4.5. Implementation in the Clinic
So far, the ESWL-team has performed in total 2779 procedures with the presented PCS-concept, with no serious events requiring consultation outside the ESVL-team. All patients have responded to verbal stimuli and decreasing levels of saturation is corrected with oxygen on nose catheter and/or verbal stimuli. All interventions in alignment with the guidelines for sedation... [11].
5. Conclusions
PCS can be used during ESWL with good patient satisfaction. From a safety perspective it is noteworthy that, when combining the anaesthetic propofol and alfentanil, anticipated effects on the respiration such as hypoxia or hypercarbia or in some cases both, were observed. With a minor intervention, by non-anaesthesiology personal, which included provision of oxygen, normalization of vital signs was accomplished.

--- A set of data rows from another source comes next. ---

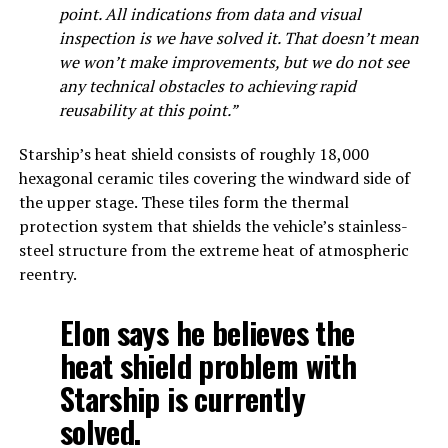
point. All indications from data and visual
inspection is we have solved it. That doesn’t mean
we won’t make improvements, but we do not see
any technical obstacles to achieving rapid
reusability at this point.”
Starship’s heat shield consists of roughly 18,000
hexagonal ceramic tiles covering the windward side of
the upper stage. These tiles form the thermal
protection system that shields the vehicle’s stainless-
steel structure from the extreme heat of atmospheric
reentry.
Elon says he believes the
heat shield problem with
Starship is currently
solved.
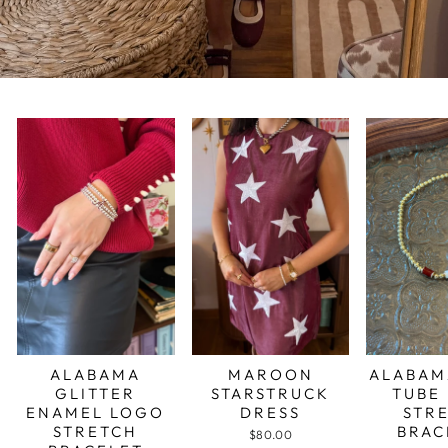
ALABAMA
MAROON
ALABAM
GLITTER
STARSTRUCK
TUBE
ENAMEL LOGO
DRESS
STR
STRETCH
BRAC
$80.00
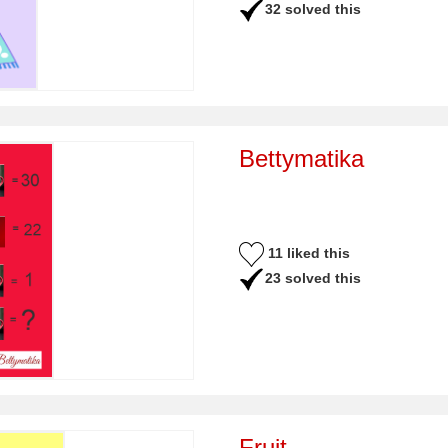
32 solved this
Bettymatika
11 liked this
23 solved this
Fruit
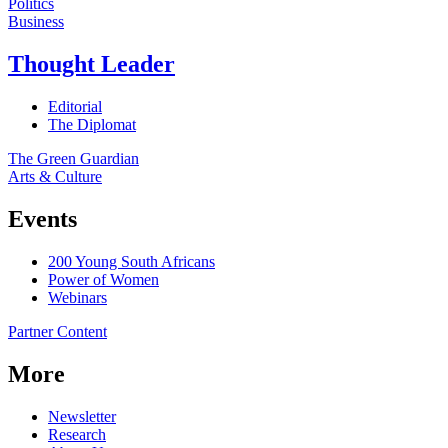
Politics
Business
Thought Leader
Editorial
The Diplomat
The Green Guardian
Arts & Culture
Events
200 Young South Africans
Power of Women
Webinars
Partner Content
More
Newsletter
Research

Limitations: the strength of the conclusions in this study is hampered by the small sample size (for a safety evaluation) the observational study design without comparison of different regimens, and the transcutaneous gas analysis on adults that may display inaccurate values for oxygen and carbon dioxide. Despite these limitations we wish to display the need for adequate interventions with a propofol and alfentanil PCS-system, due to trends pointing at increased levels of carbon dioxide, respiratory depression and oxygen desaturation. Our results can be used for set up in a specific clinical situation.